Author: Julian May
View album and artist detailsArtist/band: |
Rob Harbron |
Label: |
Rob Harbron |
Magazine Review Date: |
Aug/Sep/2019 |
A Labrador, catching the scent of rabbits in the bushes, sniffs about. ‘Polly in the Wood’, one of several lovely tunes that grace Rob Harbron's first solo album, conjures this image exactly. ‘Like a Christmas Tree’ springs from another canine encounter. Harbron, wandering along a Wiltshire towpath at twilight, met a dog wearing a collar lit with LED lights and the tune ‘popped into my head fully formed.’ ‘Mill Lane’, inspired by an old track near Nether Compton in Dorset, is a leisurely stroll of a tune.
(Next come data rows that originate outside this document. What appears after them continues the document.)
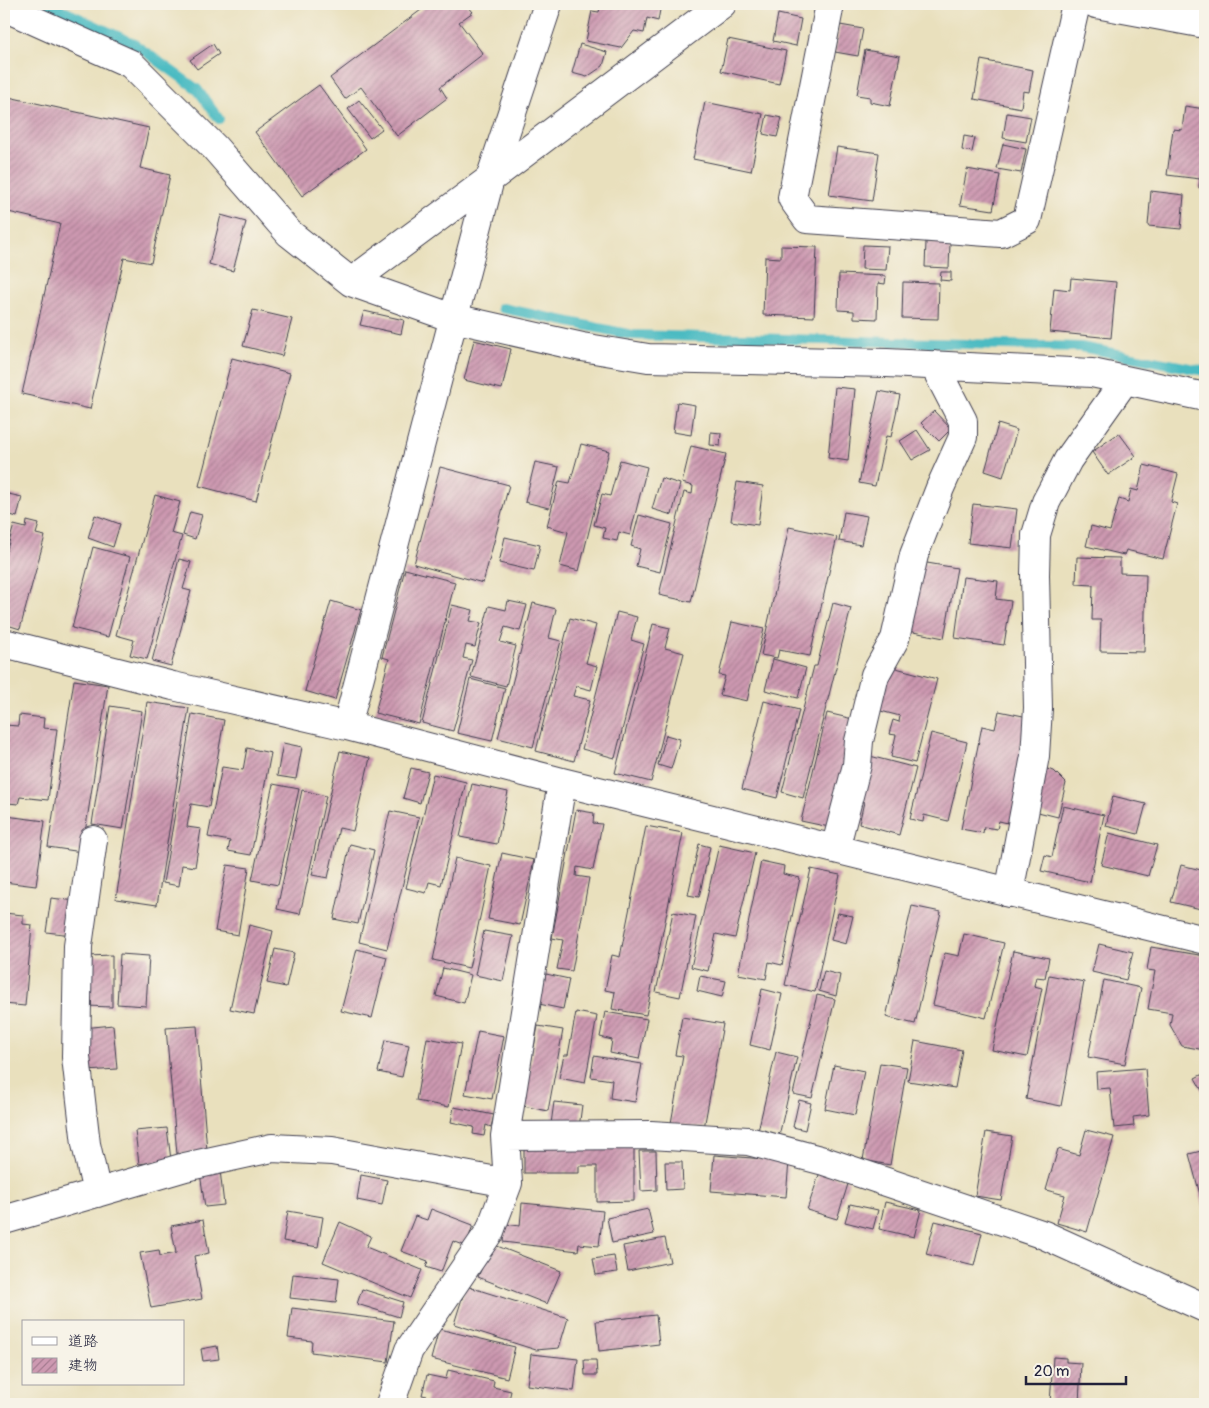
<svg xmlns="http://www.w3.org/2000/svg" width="1209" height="1408" viewBox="0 0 1209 1408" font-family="Pangolin,'Klee One',sans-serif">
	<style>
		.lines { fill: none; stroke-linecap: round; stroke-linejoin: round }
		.stream { stroke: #4cbbc2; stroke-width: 10 }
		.building { fill: url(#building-hatch) }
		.minor-casing { stroke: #403e4e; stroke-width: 30 }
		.minor { stroke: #fff; stroke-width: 28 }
	</style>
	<defs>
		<pattern id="building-hatch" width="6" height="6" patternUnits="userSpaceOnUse" patternTransform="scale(1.25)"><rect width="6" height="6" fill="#cd99b1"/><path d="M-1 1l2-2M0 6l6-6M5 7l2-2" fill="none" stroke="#a67c91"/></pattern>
	</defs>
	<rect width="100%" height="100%" fill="#f7f3e8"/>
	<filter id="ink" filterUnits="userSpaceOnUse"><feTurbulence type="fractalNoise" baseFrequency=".02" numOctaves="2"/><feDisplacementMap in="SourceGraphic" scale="10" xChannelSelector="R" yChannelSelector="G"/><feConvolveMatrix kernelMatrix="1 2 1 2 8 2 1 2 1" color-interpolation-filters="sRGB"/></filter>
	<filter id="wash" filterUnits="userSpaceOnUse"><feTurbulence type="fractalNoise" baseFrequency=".0096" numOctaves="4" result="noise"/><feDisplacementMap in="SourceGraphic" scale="20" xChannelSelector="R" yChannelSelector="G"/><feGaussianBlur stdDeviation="1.12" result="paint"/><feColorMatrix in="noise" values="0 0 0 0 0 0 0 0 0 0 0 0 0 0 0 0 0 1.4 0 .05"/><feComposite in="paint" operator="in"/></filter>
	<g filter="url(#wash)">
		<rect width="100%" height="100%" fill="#e9e0bd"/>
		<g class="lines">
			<path class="stream" d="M49,4L133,43L197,89L219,119
				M502,308L632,335L1081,347L1205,371"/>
		</g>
		<g id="blocks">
			<path class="building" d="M429,4H466L473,12L459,22L483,54L440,87L447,98L397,136L361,87L345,99L330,78Z
				M601,4H661L658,21L647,18L644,33L634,31L621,48L586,41L592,11L599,12Z
				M778,14L801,19L796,46L773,41Z
				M840,25L863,29L858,56L835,52Z
				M728,39L786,51L779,84L721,71Z
				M213,44L219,54L197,69L190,60Z
				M580,44L607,52L603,66L587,77L572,73Z
				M865,50L900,56L890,106L870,102V97L857,95Z
				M981,60L1033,70L1029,92L1023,91L1021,108L974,99Z
				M319,85L366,149L302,196L255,132Z
				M4,96L149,128L140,168L170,175L151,263L124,258L90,409L22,394L60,224L4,211Z
				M359,100L382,129L370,138L348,109Z
				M705,102L763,114L751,171L693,159Z
				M1185,106L1205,109V189L1199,188L1200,179L1167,175L1173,129L1182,130Z
				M1007,113L1031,117L1026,142L1003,138Z
				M767,115L782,118L777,137L763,134Z
				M964,136L975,138L972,152L962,150Z
				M1003,144L1026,149L1021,173L997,169Z
				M837,147L879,153L872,201L829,195Z
				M967,169L1000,175L993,210L960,205Z
				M1151,191L1184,195L1181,229L1148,226Z
				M221,215L246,222L233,271L209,264Z
				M926,242L950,243L949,268L925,267Z
				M863,245L888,246L886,270L862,269Z
				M781,246L817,247L814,317L763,315L765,257L781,258Z
				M941,272H951V281L940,280Z
				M839,274L886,276L885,284L878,283L877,319L854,318V311L838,310Z
				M1071,278L1116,282L1111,338L1050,332L1054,288L1070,290Z
				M903,282L939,283L938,319L902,318Z
				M253,310L292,319L282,356L243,346Z
				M364,311L404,320L401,334L360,325Z
				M474,340L511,349L502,389L464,380Z
				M232,358L290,373L256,501L199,486Z
				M835,387L855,389L848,461L828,458Z
				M879,391L900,395L891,437L886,436L875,486L859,483Z
				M677,402L695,405L691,435L673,432Z
				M934,411L951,429L939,441L921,423Z
				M998,424L1017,430L1003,477L985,471Z
				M917,430L930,450L912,460L900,441Z
				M711,432L721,433L720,446L710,445Z
				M1119,433L1136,456L1108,475L1092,452Z
				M581,444L609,451L579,571L560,566L568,532L547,526L559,481L570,483Z
				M691,446L726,454L691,602L659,595L684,492L692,494L693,486L682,483Z
				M620,460L647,467L630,535L619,532L617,541L603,538L605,528L594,525L602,494L610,496Z
				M535,462L559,467L549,508L525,502Z
				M1144,465L1178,474L1171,502L1177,504L1163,559L1126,550L1124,555L1086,546L1091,526L1110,531L1119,499L1128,502L1131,489L1138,491Z
				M440,467L509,485L483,583L414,564Z
				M661,478L680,484L672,515L652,509Z
				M737,482L763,486L758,525L731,521Z
				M4,493L22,497L17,517L4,513Z
				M155,495L180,502L171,533L182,536L147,659L130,655L134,640L116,635Z
				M973,504L1017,509L1012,548L968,543Z
				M190,512L202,515L195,539L183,535Z
				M844,512L867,516L861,545L839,541Z
				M95,515L120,524L113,547L88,538Z
				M639,515L672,524L660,572L636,566L640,549L631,546Z
				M27,521L39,524L36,534L45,536L20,629L4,624V560L14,525L26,528Z
				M789,527L837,537L810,656L779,650L777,658L761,655Z
				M505,537L540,545L534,571L499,563Z
				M93,547L130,557L108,637L72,628Z
				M1077,557L1120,558V573L1146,574L1144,652L1100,651L1101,620H1092L1093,585L1076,584Z
				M179,559L191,562L183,589L191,591L171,666L152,661Z
				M921,562L957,568L944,638L908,631Z
				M405,569L455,582L419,724L375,713L389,659L382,657Z
				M963,577L998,581L996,599L1011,601L1004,645L955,638Z
				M331,601L361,610L335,700L305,691Z
				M508,601L527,605L520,631L505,627L500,642L516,646L506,686L471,677L489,606L506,610Z
				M533,603L556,609L549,638L561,641L533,747L498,738Z
				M833,603L851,608L803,798L782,792L814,666H817Z
				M452,605L473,610L470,621L481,623L475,647L466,645L463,658L472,660L453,731L422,723Z
				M617,612L637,617L631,640L644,644L615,758L582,749Z
				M570,618L596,625L586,663L597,666L591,690L576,686L573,696L590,700L574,761L536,751Z
				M732,622L764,629L747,701L720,695L725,676L719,675Z
				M653,624L670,628L665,648L684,653L651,782L615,773Z
				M773,659L806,668L798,698L765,690Z
				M885,665L937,679L915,763L891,757L896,735L889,734L893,720L899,722L900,716L873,709Z
				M470,679L505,688L492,741L457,733Z
				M74,680L108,685L82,852L48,847Z
				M764,701L799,710L777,798L742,789Z
				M147,702L189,708L157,905L116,899Z
				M110,706L142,711L123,829L92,824Z
				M999,711L1028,717L1020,751L1027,753L1012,824L999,821L997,829L984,827L983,833L961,829L982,726L995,729Z
				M827,713L853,719L843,758L851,760L834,828L801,821Z
				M192,714L224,720L209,807L191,804L187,827L201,829L195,867L182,865L179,886L163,883Z
				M19,715L44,718L43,728L57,729L48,800L20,797L18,804L8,803L6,816L45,821L36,886L4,882V736L5,725L18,726Z
				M931,733L967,742L948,821L924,815L923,822L910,819Z
				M666,735L680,739L671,769L658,765Z
				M283,743L302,747L296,779L277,776Z
				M247,748L271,753L251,855L228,851L230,841L208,837L222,767L243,770Z
				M340,751L370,758L353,831L339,828L328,878L312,875Z
				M866,755L916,768L899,835L859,824L864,802L855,799Z
				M1040,767L1054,771L1066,783L1058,817L1030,810Z
				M411,768L428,772L420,803L403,798Z
				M433,774L466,782L441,885L429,882L426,893L406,888Z
				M273,784L299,789L278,885L252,880Z
				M472,784L508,792L497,844L460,837Z
				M302,790L326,796L300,914L277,909Z
				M1113,796L1146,804L1138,834L1106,826Z
				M1063,806L1104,815L1090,882L1041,871L1045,855L1052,857Z
				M576,810L594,813L593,823L602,824L593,870L577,867L576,876L589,878L572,971L557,969L563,940L552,938Z
				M390,811L419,817L387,949L359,942Z
				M646,826L683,833L646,1015L612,1009L615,992L605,990L612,955L620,957Z
				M1109,833L1157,845L1148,876L1101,865Z
				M350,844L374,850L358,924L334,919Z
				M699,844L710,847L699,897L688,895Z
				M719,845L755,853L735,938L716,934L708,971L691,967Z
				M502,853L534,860L520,925L488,919Z
				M455,858L491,866L469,968L433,960Z
				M761,861L784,866L783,874L800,878L782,965L769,962L766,979L738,974Z
				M227,865L249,868L238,935L215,931Z
				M1181,865L1205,871V910L1171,902Z
				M811,869L840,875L815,992L785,985Z
				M51,898L76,901L72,935L46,932Z
				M912,906L941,912L915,1024L886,1017Z
				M673,912L696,916L680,997L656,992Z
				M4,913L23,915V924L32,925L25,1006L4,1004Z
				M838,913L853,916L846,944L831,940Z
				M249,925L273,931L254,1014L230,1009Z
				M484,931L513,936L503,981L475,975Z
				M964,934L1004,943L986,1018L933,1005L945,953L959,956Z
				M1099,944L1133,952L1126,980L1092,972Z
				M1151,947L1205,956V1050L1182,1046L1170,1025L1172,1013L1148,1009L1155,971L1147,970Z
				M275,949L294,953L286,987L267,983Z
				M357,949L387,957L372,1018L341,1011Z
				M1013,951L1049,958L1045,978L1036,977L1034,986L1042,988L1027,1057L992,1050Z
				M120,954L149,956L146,1006L117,1004Z
				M112,955V1007L87,1006L88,956Z
				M443,968L471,975L464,1003L436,996Z
				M824,971L840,975L836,996L819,991Z
				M546,974L569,979L563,1009L539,1004Z
				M1049,975L1084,982L1061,1106L1026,1099Z
				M700,976L726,981L722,997L697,991Z
				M1104,980L1141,988L1125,1064L1088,1057Z
				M762,989L782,994L770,1050L750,1045Z
				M817,995L835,999L812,1098L793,1094Z
				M576,1012L597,1016L585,1083L559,1078L564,1055H568Z
				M605,1012L647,1019L639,1059L610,1053L612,1040L600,1037Z
				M682,1017L723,1024L704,1128L671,1123L683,1056L675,1055Z
				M113,1025L117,1069L87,1071L83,1028Z
				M197,1026L207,1151L177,1154L166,1028Z
				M538,1026L563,1030L548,1111L523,1106Z
				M478,1031L504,1036L492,1099L465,1094Z
				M427,1038L461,1044L449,1107L416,1101Z
				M385,1040L409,1045L402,1077L378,1072Z
				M915,1041L962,1050L955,1088L908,1081Z
				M776,1052L797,1057L779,1136L758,1131Z
				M594,1056L642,1064L635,1102L610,1098L612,1080L591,1077Z
				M880,1063L907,1067L890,1165L863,1160Z
				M834,1065L864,1071L855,1115L825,1109Z
				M1145,1068L1149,1115L1133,1117L1134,1126L1114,1128L1110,1088L1097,1089L1096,1072Z
				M1205,1073V1096L1195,1078Z
				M799,1100L811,1103L805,1130L793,1127Z
				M554,1102L582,1105L579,1128L551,1124Z
				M454,1107L494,1115L491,1127L486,1125L484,1136L473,1134L474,1127L451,1122Z
				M167,1128L171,1160L139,1164L135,1131Z
				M1086,1130L1114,1137L1087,1232L1057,1223L1065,1195L1046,1190L1058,1149L1079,1155Z
				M986,1132L1012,1136L1001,1200L975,1196Z
				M524,1143H634V1201L597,1202V1166H579V1173H524Z
				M1205,1150V1213L1189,1154Z
				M639,1151H656L657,1190L641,1191Z
				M714,1155L789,1161L786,1197L711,1191Z
				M665,1162H682L683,1189L666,1190Z
				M220,1170L224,1205L205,1207L200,1173Z
				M820,1172L849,1181L837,1219L807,1210Z
				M361,1175L387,1180L382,1205L357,1200Z
				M885,1202L921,1210L914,1237L879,1229Z
				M522,1203L603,1211L599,1246L579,1244L578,1251L503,1242L505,1224L520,1226Z
				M850,1204L878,1210L873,1229L845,1222Z
				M431,1209L473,1225L466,1246L453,1241L441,1272L426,1267L428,1261L401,1251L415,1216L427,1220Z
				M648,1209L654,1234L612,1243L607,1218Z
				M288,1211L323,1217L318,1247L283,1241Z
				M203,1220L209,1253L194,1256L202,1299L151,1308L140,1253L159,1250L160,1256L176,1253L171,1226Z
				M935,1221L982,1233L974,1266L926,1254Z
				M340,1222L371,1236L366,1247L422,1270L410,1298L323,1262Z
				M665,1238L670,1262L628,1271L623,1246Z
				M492,1244L561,1271L547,1304L478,1277Z
				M614,1256L617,1272L596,1275L593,1259Z
				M293,1274L339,1279L336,1303L290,1298Z
				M466,1286L568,1318L559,1348L536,1350L454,1324Z
				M362,1289L403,1302L399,1317L357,1304Z
				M292,1308L394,1321L388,1362L311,1352L312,1341L288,1338Z
				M656,1315L659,1344L599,1351L596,1321Z
				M439,1329L515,1347L507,1378L431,1359Z
				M217,1346L219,1359L203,1361L201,1349Z
				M531,1354L578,1359L574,1391L527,1385Z
				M1053,1357L1066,1358V1362L1081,1363L1079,1404H1050Z
				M584,1360H596L597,1375H585Z
				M448,1370L494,1381L493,1387L511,1391L508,1404H425L427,1396L422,1395L427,1375L446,1379Z"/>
		</g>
	</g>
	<g filter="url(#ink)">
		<use href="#blocks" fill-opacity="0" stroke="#403e4e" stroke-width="1"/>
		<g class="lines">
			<defs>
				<path id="minor" d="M830,4L792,198L807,219L1001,233L1027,220L1076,4
					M1096,4L1205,24
					M4,7L131,64L215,148L289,233L351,282L453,318L582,347L648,358L887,363L1092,373L1205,397
					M351,282L490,179L722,4
					M4,643L173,686L347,726L562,782L1205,940
					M347,726L490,179L548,4
					M93,840L78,946L76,1057L86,1144L97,1193
					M835,849L857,765L859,741L875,675L895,639L914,555L940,488L963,437V421L934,365
					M1009,893L1035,756L1038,708L1035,575L1036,535L1046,502L1068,460L1125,380
					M505,1136L651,1135L748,1141L824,1161L1044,1235L1205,1308
					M4,1220L185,1167L272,1148L332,1151L508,1183
					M390,1404L409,1350L490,1231L508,1183L505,1136L562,782"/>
			</defs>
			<use href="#minor" class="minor-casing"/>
			<use href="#minor" class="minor"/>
		</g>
	</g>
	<rect width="1209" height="1408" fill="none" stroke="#f7f3e8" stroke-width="20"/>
	<rect x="22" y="1320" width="162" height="65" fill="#f7f3e8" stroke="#a29fa3"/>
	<rect x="32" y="1337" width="25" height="8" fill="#ffffff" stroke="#a29fa3"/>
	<text x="68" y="1346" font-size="15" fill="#22223b">道路</text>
	<rect x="32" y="1358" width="25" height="15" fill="url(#building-hatch)" stroke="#a29fa3"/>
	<text x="68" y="1370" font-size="15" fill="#22223b">建物</text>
	<path d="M1026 1376v8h100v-8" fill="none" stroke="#22223b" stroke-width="2.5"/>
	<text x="1034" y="1376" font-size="15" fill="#22223b" stroke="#f7f3e8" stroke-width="4" paint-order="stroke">20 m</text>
</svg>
This is a proper solo album, just Harbron and his beautiful 1930s Wheatstone Aeola. It's an English, not an Anglo, concertina; the same note sounds on the push and the pull of the bellows. The pop of the buttons as they are pressed and released provides percussive accompaniment. And this is very English music. Most of the tunes are Harbron's own but, sniffing and digging about, he's flushed out some fine hornpipes from the manuscript of William Irwin, a fiddler from his native Cumbria.
Meanders is the perfect title; several tunes owe their existence to the byways Harbron wanders around. More than this, the distinctive quality of his composing and playing – apparent in his work with Leveret together with Sam Sweeney and Andy Cutting – is the way he rambles around a tune itself, going this way and that, doubling back and then off. Rob Harbron is a musical hound, showing an endless energy and a fine nose for a melody.